Perhaps the best thing about The Wolves of Andover is that it makes you think-- is this how our ancestors may have lived in colonial America? Can "wolves" mean something other than the four-legged furry creatures out in the woods? Why is the main character Martha so harsh? What is Thomas hiding?
You'll get answers to all of your questions, which I liked. I thought the setting and most of the characters were well done, but the only part of this book that bothered me was the setting switching back and forth from Massachusetts to London.
If you're lookig for intrigue, drama, mystery, and romance, then this book is for you. It is well written and hard to put down.

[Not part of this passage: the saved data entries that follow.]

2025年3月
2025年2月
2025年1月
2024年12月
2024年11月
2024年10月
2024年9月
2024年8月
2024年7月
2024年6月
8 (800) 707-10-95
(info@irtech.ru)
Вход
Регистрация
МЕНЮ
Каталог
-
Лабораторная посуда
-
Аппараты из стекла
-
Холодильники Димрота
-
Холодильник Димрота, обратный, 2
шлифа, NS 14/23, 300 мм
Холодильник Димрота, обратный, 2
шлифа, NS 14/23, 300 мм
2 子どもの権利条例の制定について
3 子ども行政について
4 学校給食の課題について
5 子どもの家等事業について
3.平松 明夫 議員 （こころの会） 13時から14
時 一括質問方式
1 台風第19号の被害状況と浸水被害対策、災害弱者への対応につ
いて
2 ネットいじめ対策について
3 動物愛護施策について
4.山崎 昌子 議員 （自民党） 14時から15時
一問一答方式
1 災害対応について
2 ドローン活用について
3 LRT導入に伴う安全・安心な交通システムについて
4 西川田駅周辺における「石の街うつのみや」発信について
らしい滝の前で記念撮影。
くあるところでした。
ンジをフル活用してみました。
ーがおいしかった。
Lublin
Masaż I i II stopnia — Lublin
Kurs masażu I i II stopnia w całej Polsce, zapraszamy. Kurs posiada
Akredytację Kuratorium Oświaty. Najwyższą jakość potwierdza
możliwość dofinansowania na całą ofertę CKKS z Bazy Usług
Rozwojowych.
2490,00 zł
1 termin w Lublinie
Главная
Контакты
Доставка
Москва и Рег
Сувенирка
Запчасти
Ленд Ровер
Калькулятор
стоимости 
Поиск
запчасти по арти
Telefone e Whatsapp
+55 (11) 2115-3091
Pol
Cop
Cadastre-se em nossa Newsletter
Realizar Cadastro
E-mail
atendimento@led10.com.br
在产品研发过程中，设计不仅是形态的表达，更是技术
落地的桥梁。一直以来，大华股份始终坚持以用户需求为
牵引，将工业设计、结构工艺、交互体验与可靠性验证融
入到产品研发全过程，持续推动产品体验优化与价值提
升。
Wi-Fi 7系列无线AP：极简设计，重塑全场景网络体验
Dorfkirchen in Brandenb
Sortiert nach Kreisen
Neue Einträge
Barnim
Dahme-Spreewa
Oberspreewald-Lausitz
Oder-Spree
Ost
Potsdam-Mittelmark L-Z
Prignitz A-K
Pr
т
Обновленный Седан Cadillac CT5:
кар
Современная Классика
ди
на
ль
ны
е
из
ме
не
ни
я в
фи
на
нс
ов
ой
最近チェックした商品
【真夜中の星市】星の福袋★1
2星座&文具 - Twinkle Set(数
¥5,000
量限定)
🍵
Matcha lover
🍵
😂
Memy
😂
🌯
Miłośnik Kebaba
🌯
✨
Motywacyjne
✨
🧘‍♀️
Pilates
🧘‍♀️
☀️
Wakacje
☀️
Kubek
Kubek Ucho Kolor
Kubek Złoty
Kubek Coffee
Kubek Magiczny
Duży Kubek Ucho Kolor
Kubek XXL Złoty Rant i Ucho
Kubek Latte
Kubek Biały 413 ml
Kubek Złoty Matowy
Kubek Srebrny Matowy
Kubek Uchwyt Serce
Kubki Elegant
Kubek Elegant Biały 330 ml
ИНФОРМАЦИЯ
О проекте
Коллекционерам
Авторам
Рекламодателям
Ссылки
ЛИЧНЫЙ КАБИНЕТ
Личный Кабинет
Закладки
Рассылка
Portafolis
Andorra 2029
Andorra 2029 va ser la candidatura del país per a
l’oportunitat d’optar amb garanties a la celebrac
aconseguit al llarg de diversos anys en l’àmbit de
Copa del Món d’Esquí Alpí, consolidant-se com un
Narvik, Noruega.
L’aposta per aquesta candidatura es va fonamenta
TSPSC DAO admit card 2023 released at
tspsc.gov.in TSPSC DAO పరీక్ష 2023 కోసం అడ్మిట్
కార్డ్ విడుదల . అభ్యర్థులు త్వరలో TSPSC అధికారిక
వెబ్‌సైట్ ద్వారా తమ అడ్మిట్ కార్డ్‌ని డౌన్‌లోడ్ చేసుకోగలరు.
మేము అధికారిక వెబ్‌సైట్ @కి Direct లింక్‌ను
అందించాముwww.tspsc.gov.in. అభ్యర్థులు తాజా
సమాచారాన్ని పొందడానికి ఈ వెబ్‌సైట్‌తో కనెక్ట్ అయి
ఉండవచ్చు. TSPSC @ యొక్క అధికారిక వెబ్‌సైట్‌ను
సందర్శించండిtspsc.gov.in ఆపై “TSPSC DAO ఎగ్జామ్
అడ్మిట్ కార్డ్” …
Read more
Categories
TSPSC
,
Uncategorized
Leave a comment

But if you haven't read "The Heretic's Daughter", I don't know that you would find this book as good as it is. You are introduced to these main characters in HD (Herectic's Daughter) but the focus of that book is the kids. Wolves goes back & tells you the story of Martha & Thomas & what a tale it is.
HD is about a family whose mother is being accused of being a witch back when witch trials were prevalent & accusations we're being thrown about constantly. Wolves goes back to how this family started & tells the story of two strong people with very interesting pasts, especially Thomas.
I find all things related to mob mentality very interesting. So HD was a great read & I am so glad that Kent decided to do a second book giving us the back story on two of the central characters.
One very interesting aspect of these books is that the author is actually writing about her family- this is a past that is both factual & fictional.
I highly recommend both books, but again, please read HD first so you can appreciate Wolves.